%%
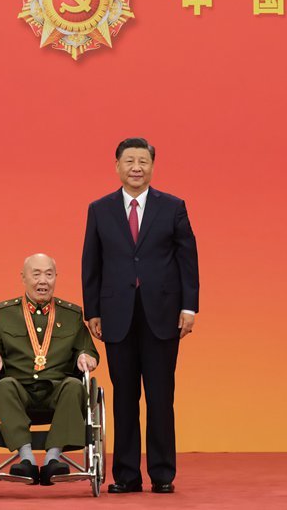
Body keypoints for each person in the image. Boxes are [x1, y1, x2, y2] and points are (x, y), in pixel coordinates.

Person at [81, 138, 199, 494]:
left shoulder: (173, 207)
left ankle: (162, 474)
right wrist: (93, 311)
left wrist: (189, 307)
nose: (136, 167)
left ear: (152, 166)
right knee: (125, 397)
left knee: (161, 397)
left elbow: (187, 260)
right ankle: (126, 475)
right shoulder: (100, 209)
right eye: (129, 161)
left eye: (143, 161)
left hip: (162, 314)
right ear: (117, 165)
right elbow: (91, 263)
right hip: (116, 315)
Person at [0, 253, 99, 486]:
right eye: (36, 274)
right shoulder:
%%
◆ TASK DESCRIPTION
Where does "shoulder" appear in the records above? Copy every line that has it.

◆ RESPONSE
left shoulder: (173, 207)
right shoulder: (100, 209)
right shoulder:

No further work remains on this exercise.